Early and mid-term outcomes of surgery of the ascending aorta/arch: is there a relationship with caseload?

Narayan, P.; Caputo, M.; Rogers, C.A.; Alwair, H.; Mahesh, B.; Angelini, G.D.; Bryan, A.J.
May 2004
European Journal of Cardio-Thoracic Surgery;May2004, Vol. 25 Issue 5, p676
Academic Journal
Objectives: The relationship between caseload and early outcome remains a subject for debate in cardiac surgery. Surgery of the thoracic aorta is an area of specialist expertise within the adult cardiac surgical field. There is, however, a conflict between the concentration of expertise and the provision of effective emergency cover. This study evaluates the early and mid-term outcomes of patients undergoing surgery of the ascending aorta/aortic arch in a single institution and compares the results of a single higher volume surgeon with lower volume operators. Methods: From March 1992 till August 2003, 296 procedures were carried out on 291 patients (aged 17–80, median 62) who underwent operations for replacement of the ascending aorta/aortic arch. One hundred and thirty procedures were carried out by the higher volume surgeon and 160 by one of the six lower volume surgeons (range 10–57). Emergency operation was performed in 138 (47%) patients. One or more other associated cardiac procedures were carried out in 65 patients (22%). Results: The overall early mortality was 37 (12.5%). After adjustment for baseline differences, era and surgical risk/complexity, the risk of in-hospital death was lower in the higher volume group, but not significantly so. For survival to 3 years the overall risk of death was significantly lower for patients in the higher volume group (hazard ratio 0.72; 95% CI 0.54–0.95) Apart from post-operative renal failure no other significant differences between the two groups were observed.

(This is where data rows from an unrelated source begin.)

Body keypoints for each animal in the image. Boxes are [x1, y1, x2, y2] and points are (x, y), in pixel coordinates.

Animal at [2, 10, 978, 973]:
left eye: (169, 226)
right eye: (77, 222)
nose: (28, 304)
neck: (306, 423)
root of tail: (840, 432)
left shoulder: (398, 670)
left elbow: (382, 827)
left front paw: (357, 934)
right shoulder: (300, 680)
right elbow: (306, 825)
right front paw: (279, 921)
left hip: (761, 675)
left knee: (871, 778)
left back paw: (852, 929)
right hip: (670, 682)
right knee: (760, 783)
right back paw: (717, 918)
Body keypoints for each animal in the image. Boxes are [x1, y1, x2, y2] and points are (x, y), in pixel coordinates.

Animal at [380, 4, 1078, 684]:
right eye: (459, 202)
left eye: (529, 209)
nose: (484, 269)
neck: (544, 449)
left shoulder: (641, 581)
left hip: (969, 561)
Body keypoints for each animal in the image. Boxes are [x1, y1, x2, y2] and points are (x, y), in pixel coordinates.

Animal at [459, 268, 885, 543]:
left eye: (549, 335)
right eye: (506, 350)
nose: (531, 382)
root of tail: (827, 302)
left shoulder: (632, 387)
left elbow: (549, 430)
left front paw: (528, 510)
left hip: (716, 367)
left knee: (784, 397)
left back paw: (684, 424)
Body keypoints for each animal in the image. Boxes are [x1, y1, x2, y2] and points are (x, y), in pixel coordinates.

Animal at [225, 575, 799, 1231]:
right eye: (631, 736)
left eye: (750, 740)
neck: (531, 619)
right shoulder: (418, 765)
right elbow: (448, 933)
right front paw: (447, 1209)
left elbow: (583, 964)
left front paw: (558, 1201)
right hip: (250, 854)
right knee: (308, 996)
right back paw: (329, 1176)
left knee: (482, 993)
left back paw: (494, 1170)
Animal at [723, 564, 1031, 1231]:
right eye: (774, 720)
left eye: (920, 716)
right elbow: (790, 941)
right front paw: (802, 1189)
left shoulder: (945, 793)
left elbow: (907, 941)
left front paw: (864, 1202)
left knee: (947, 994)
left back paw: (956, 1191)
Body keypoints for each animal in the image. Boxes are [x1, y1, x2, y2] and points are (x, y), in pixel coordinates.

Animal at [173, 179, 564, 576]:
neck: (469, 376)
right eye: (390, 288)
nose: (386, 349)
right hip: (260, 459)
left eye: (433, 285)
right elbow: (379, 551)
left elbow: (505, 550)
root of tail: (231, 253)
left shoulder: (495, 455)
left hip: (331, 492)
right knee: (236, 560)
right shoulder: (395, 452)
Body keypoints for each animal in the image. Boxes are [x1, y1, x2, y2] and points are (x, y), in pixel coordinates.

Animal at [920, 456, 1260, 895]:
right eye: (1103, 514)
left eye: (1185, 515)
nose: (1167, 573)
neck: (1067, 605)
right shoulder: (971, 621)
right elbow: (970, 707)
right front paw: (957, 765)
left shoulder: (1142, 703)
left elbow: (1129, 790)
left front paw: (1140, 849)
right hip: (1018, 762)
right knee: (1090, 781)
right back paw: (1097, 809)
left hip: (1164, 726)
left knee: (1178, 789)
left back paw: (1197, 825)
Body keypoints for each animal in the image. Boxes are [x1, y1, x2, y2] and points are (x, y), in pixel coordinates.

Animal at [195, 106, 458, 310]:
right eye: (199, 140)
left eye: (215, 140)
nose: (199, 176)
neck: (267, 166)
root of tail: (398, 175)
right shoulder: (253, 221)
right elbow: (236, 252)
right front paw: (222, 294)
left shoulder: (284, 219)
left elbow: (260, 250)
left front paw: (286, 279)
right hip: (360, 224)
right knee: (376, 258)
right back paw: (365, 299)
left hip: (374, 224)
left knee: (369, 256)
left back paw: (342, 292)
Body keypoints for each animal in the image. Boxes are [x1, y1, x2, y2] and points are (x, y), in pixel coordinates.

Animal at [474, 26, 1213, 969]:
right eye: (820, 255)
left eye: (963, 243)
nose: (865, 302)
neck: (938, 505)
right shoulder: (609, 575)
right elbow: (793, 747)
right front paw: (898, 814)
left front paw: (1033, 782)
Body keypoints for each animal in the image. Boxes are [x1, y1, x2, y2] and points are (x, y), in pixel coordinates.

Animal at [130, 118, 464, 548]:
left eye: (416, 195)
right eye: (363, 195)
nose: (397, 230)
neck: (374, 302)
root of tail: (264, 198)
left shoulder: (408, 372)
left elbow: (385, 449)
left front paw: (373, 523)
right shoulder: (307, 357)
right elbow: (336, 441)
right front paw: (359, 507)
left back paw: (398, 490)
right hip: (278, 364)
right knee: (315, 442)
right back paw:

Conclusions: Elective surgery of the ascending aorta/arch was associated with low mortality. Outcomes after emergency surgery conformed to contemporary expectations. Only limited differences were identified both with respect to the case profile and early clinical outcomes. Better outcomes in the mid-term in the higher volume group persisted despite adjustment for differences in caseload and are worthy of further study. We believe that these data support our hypothesis that dissemination of appropriate techniques among a group of surgeons represents the most practical method of service provision.